The client terminal device of the embodiment of the present invention, can the behavior in monitoring application program operational process in the time judging that application program is plug-in application program, in the time having behavior to trigger defence stand, according to the relation between the behavior and plug-in program, the behavior is controlled, for example, necessity relation is let pass to the behavior if, and non-essential relation is tackled the behavior if.Thereby, guarantee when user normally uses plug-in program the malicious act in plug-in program to tackle, guarantee the security of system of terminal.In addition, can the behavior of plug-in program be given tacit consent to interception or be let pass, avoid plug-in program frequently to trigger defence stand user is caused to harassing and wrecking, promote user and experience.

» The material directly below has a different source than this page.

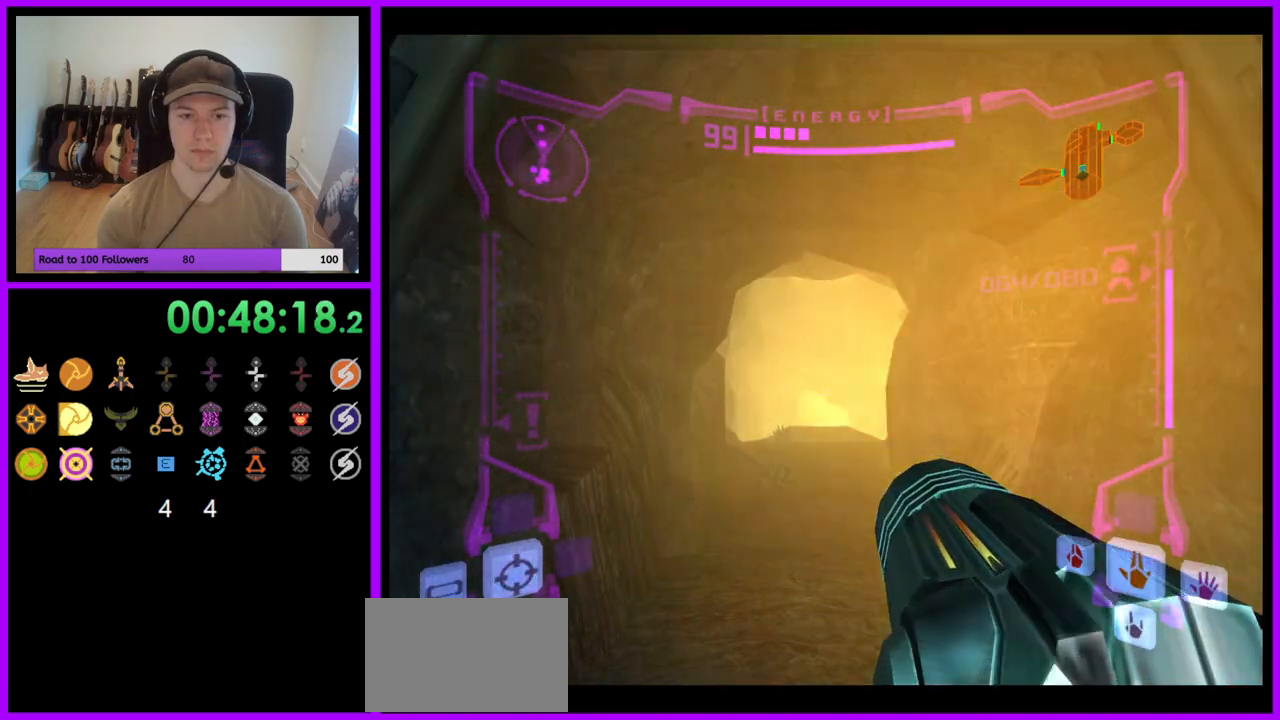
{"dt_ms": 500, "buttons": [], "left_stick": "up", "right_stick": "center", "events": [[83, "X", "down"], [167, "X", "up"]]}
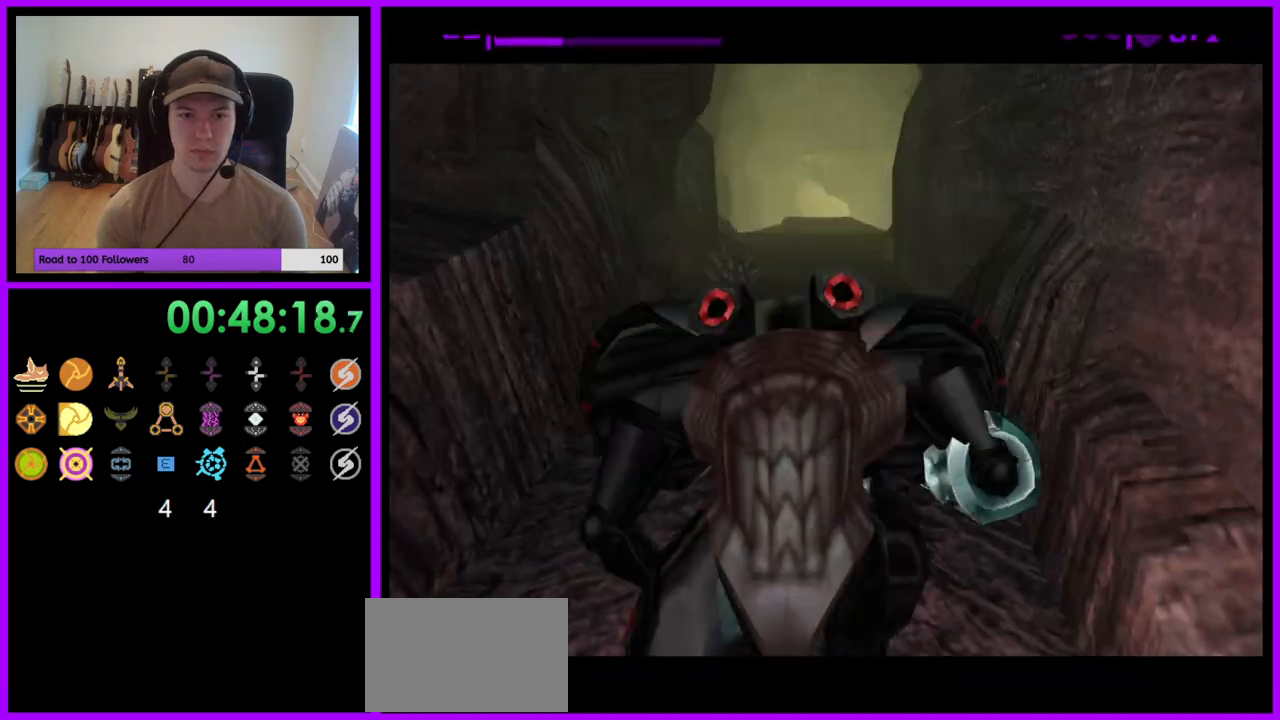
{"dt_ms": 500, "buttons": ["B"], "left_stick": "up", "right_stick": "center", "events": [[333, "B", "down"]]}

Additional aspect of the present invention and advantage in the following description part provide, and part will become obviously from the following description, or recognize by practice of the present invention.
Accompanying drawing explanation
Above-mentioned and/or additional aspect of the present invention and advantage accompanying drawing below combination is understood becoming the description of embodiment obviously and easily, wherein:
Fig. 1 is the process flow diagram of the control method of application program according to an embodiment of the invention.
Fig. 2 is the process flow diagram of the control method of application program in accordance with another embodiment of the present invention.
Fig. 3 is the structural representation of the control device of application program according to an embodiment of the invention.
Fig. 4 is the structural representation of the control device of application program in accordance with another embodiment of the present invention.
Fig. 5 is the structural representation of the control system of application program according to an embodiment of the invention.
Embodiment
Describe embodiments of the invention below in detail, the example of described embodiment is shown in the drawings, and wherein same or similar label represents same or similar element or has the element of identical or similar functions from start to finish.Be exemplary below by the embodiment being described with reference to the drawings, only for explaining the present invention, and can not be interpreted as limitation of the present invention.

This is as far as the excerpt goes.